Doha 2016 : une déception pour l’Afrique aussi !

« L’essentiel est de participer », disait le Baron de Coubertin, le promoteur des Jeux Olympiques moderne. Encore faut-il avoir une chance équitable de pouvoir l’emporter, serait-on tenter de lui rétorquer. Et cela devrait, d’ailleurs, valoir tout autant pour les athlètes qui participent aux différentes compétitions qu’aux villes candidates qui concourent pour l’organisation de cette manifestation.

Par Ayman Soltani et François-Aïssa Touazi, Membres de CAPafrique.

Or, à en juger au sort réservé à la candidature de Doha pour l’accueil des JO de 2016, il est permis d’en douter. Le 4 juin dernier en effet, le CIO a écarté la candidature qatarie alors même que celle-ci avait obtenu sur le plan technique une note quasi égale, voire supérieure, à d’autres villes qui, elles, sont encore en course (il s’agit de Chicago et de Rio qui font partie, avec Madrid et Tokyo, des quatre finalistes).

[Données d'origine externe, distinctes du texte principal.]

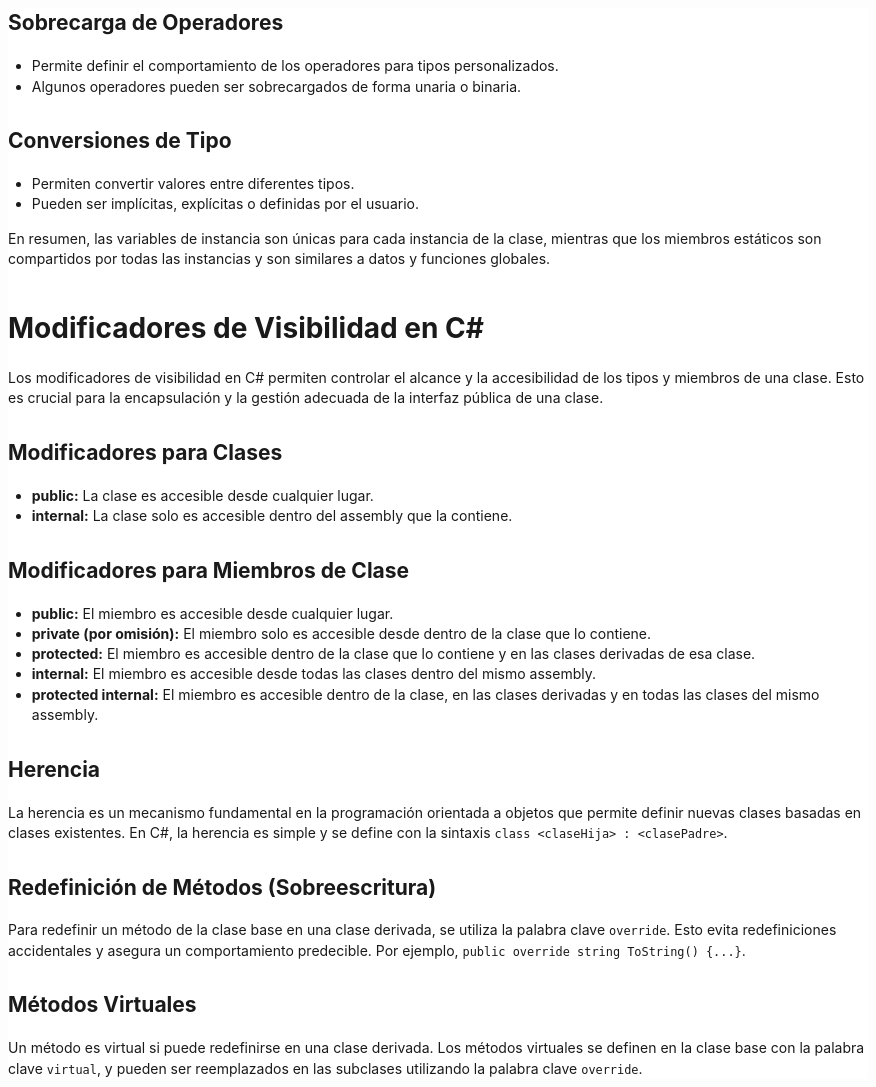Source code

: ## Sobrecarga de Operadores
- Permite definir el comportamiento de los operadores para tipos personalizados.
- Algunos operadores pueden ser sobrecargados de forma unaria o binaria.

## Conversiones de Tipo
- Permiten convertir valores entre diferentes tipos.
- Pueden ser implícitas, explícitas o definidas por el usuario.

En resumen, las variables de instancia son únicas para cada instancia de la clase, mientras que los miembros estáticos son compartidos por todas las instancias y son similares a datos y funciones globales.

# Modificadores de Visibilidad en C#

Los modificadores de visibilidad en C# permiten controlar el alcance y la accesibilidad de los tipos y miembros de una clase. Esto es crucial para la encapsulación y la gestión adecuada de la interfaz pública de una clase.

## Modificadores para Clases

- **public:** La clase es accesible desde cualquier lugar.
- **internal:** La clase solo es accesible dentro del assembly que la contiene.

## Modificadores para Miembros de Clase

- **public:** El miembro es accesible desde cualquier lugar.
- **private (por omisión):** El miembro solo es accesible desde dentro de la clase que lo contiene.
- **protected:** El miembro es accesible dentro de la clase que lo contiene y en las clases derivadas de esa clase.
- **internal:** El miembro es accesible desde todas las clases dentro del mismo assembly.
- **protected internal:** El miembro es accesible dentro de la clase, en las clases derivadas y en todas las clases del mismo assembly.

## Herencia

La herencia es un mecanismo fundamental en la programación orientada a objetos que permite definir nuevas clases basadas en clases existentes. En C#, la herencia es simple y se define con la sintaxis `class <claseHija> : <clasePadre>`.

## Redefinición de Métodos (Sobreescritura)

Para redefinir un método de la clase base en una clase derivada, se utiliza la palabra clave `override`. Esto evita redefiniciones accidentales y asegura un comportamiento predecible. Por ejemplo, `public override string ToString() {...}`.

## Métodos Virtuales

Un método es virtual si puede redefinirse en una clase derivada. Los métodos virtuales se definen en la clase base con la palabra clave `virtual`, y pueden ser reemplazados en las subclases utilizando la palabra clave `override`.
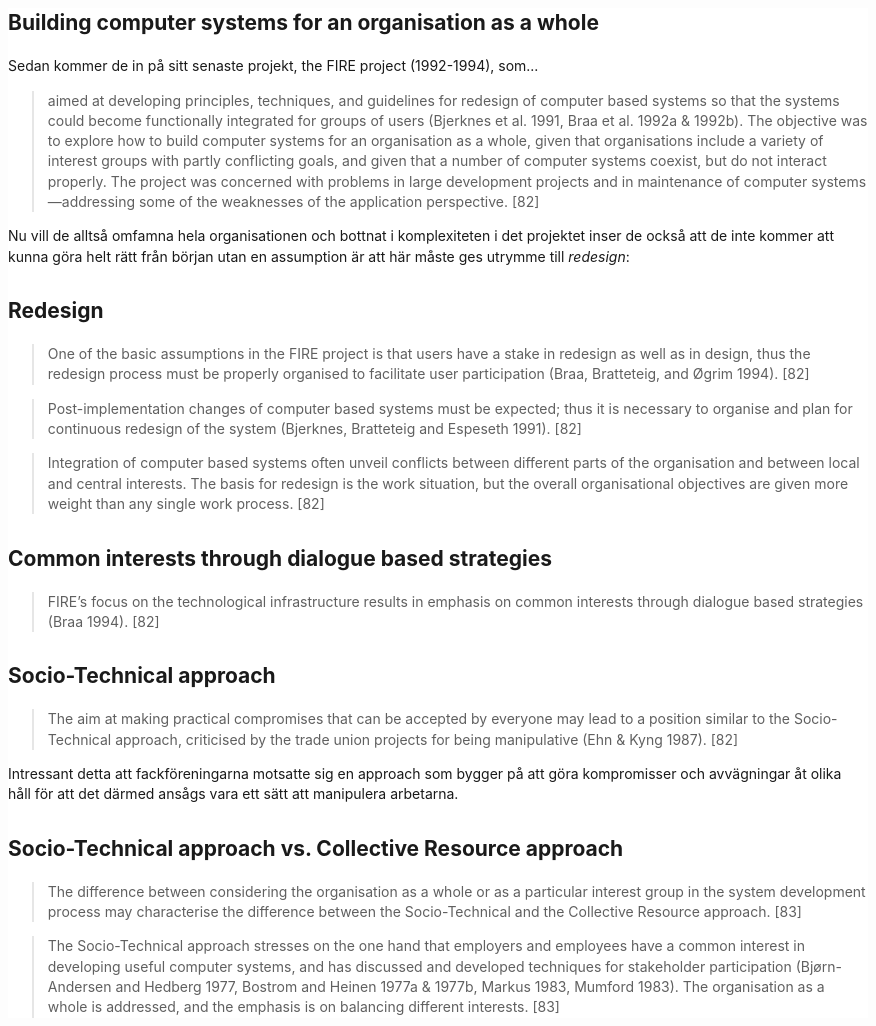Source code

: ## Building computer systems for an organisation as a whole

Sedan kommer de in på sitt senaste projekt, the FIRE project (1992-1994), som...

> aimed at developing principles, techniques, and guidelines for redesign of computer based systems so that the systems could become functionally integrated for groups of users (Bjerknes et al. 1991, Braa et al. 1992a & 1992b). The objective was to explore how to build computer systems for an organisation as a whole, given that organisations include a variety of interest groups with partly conflicting goals, and given that a number of computer systems coexist, but do not interact properly. The project was concerned with problems in large development projects and in maintenance of computer systems—addressing some of the weaknesses of the application perspective. [82]

Nu vill de alltså omfamna hela organisationen och bottnat i komplexiteten i det projektet inser de också att de inte kommer att kunna göra helt rätt från början utan en assumption är att här måste ges utrymme till _redesign_:

## Redesign

> One of the basic assumptions in the FIRE project is that users have a stake in redesign as well as in design, thus the redesign process must be properly organised to facilitate user participation (Braa, Bratteteig, and Øgrim 1994). [82]

> Post-implementation changes of computer based systems must be expected; thus it is necessary to organise and plan for continuous redesign of the system (Bjerknes, Bratteteig and Espeseth 1991). [82]

> Integration of computer based systems often unveil conflicts between different parts of the organisation and between local and central interests. The basis for redesign is the work situation, but the overall organisational objectives are given more weight than any single work process. [82]

## Common interests through dialogue based strategies

> FIRE’s focus on the technological infrastructure results in emphasis on common interests through dialogue based strategies (Braa 1994). [82]

## Socio-Technical approach 

> The aim at making practical compromises that can be accepted by everyone may lead to a position similar to the Socio-Technical approach, criticised by the trade union projects for being manipulative (Ehn & Kyng 1987). [82]

Intressant detta att fackföreningarna motsatte sig en approach som bygger på att göra kompromisser och avvägningar åt olika håll för att det därmed ansågs vara ett sätt att manipulera arbetarna.

## Socio-Technical approach vs. Collective Resource approach

> The difference between considering the organisation as a whole or as a particular interest group in the system development process may characterise the difference between the Socio-Technical and the Collective Resource approach. [83]

> The Socio-Technical approach stresses on the one hand that employers and employees have a common interest in developing useful computer systems, and has discussed and developed techniques for stakeholder participation (Bjørn-Andersen and Hedberg 1977, Bostrom and Heinen 1977a & 1977b, Markus 1983, Mumford 1983). The organisation as a whole is addressed, and the emphasis is on balancing different interests. [83]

Le principal argument avancé au rejet de la candidature de Doha ? Les dates et la chaleur qui sévit l’été dans la région. Conscient de ce problème, les Qataris avaient pourtant demandé, à titre exceptionnel, d’organiser les Jeux du 15 au 30 octobre. Au regard de l’Histoire, cela n’aurait constitué ni une faveur, ni même un précédent. Depuis 1945 en effet, cinq éditions sur seize ont eu lieu en octobre, voire en novembre et même en décembre : Melbourne en 1956 (22 novembre – 8 décembre), Tokyo en 1964 (10 – 24 octobre), Mexico en 1968 (17 septembre -2 octobre), Seoul en 1988 (17 – 2 octobre) et Sydney en 2000 (13 septembre – 1er octobre).

Mais le CIO a préféré s’en tenir cette fois-ci à une application stricte de la règle (les Jeux doivent se dérouler entre le 15 juillet et le 31 août). Pourquoi ? Par souci légitime d’offrir aux athlètes des conditions optimales ? Il semblerait plutôt que des considérations liées aux droits de diffusion TV auraient contribué au rejet de la candidature du Qatar.

Le monde arabe, l’Afrique et l’Amérique latine sans cesse exclus

Or un tel choix est d’autant plus critiquable que si de nombreuses villes européennes, américaines et asiatiques ont eu, depuis 112 ans, le privilège d’avoir été choisies pour organiser les Jeux Olympiques, d’autres régions du monde, en revanche, n’en n’ont encore jamais eu l’opportunité. C’est le cas notamment du monde arabe, qui demeure l’une des seules aires géographiques et culturelles, avec l’Afrique et l’Amérique latine, dans cette situation. Pourtant, les candidatures arabes n’ont pas manqué tout au long de l’Histoire mais elles n’ont jamais été retenues et 2016, malheureusement, ne fera pas exception.

Sans doute, la candidature de Doha, qui dépassait largement le simple cadre sportif, aurait cette fois-ci mérité un meilleur sort. Elle portait en effet en elle un encouragement à l’apaisement au Moyen et au Proche-Orient. Car à l’endroit des Israéliens, il n’y a jamais eu d’équivoque de la part du Qatar dans sa volonté d’ouverture. Comme l’a affirmé le président du comité de candidature de Doha : « Israël fait partie de la région et du mouvement olympique ; nous avons signé la même charte et les Israéliens ont participé aux Jeux précédents : ils y auront donc toute leur place ».

Mais en écartant la candidature de Doha de façon prématurée le 4 juin dernier, le CIO n’a pas seulement perdue une bonne occasion de favoriser la paix, comme l’y invite pourtant sa propre charte olympique, il a aussi beaucoup déçu. Au Moyen-Orient et dans le monde arabe certes, mais aussi en Afrique, et pas qu’en Afrique du Nord. Une large partie de l’Afrique subsaharienne avait également apporté son soutien à la candidature qatarie. Elle espère d’ailleurs, elle aussi, avoir la chance d’organiser un jour à son tour les premiers Jeux Olympiques de son histoire. Malheureusement, les arguments avancés pour rejeter la candidature de Doha, et qui auraient tout aussi bien pu s’appliquer a fortiori à une candidature africaine, n’autorisent guère pour le moment à l’optimisme.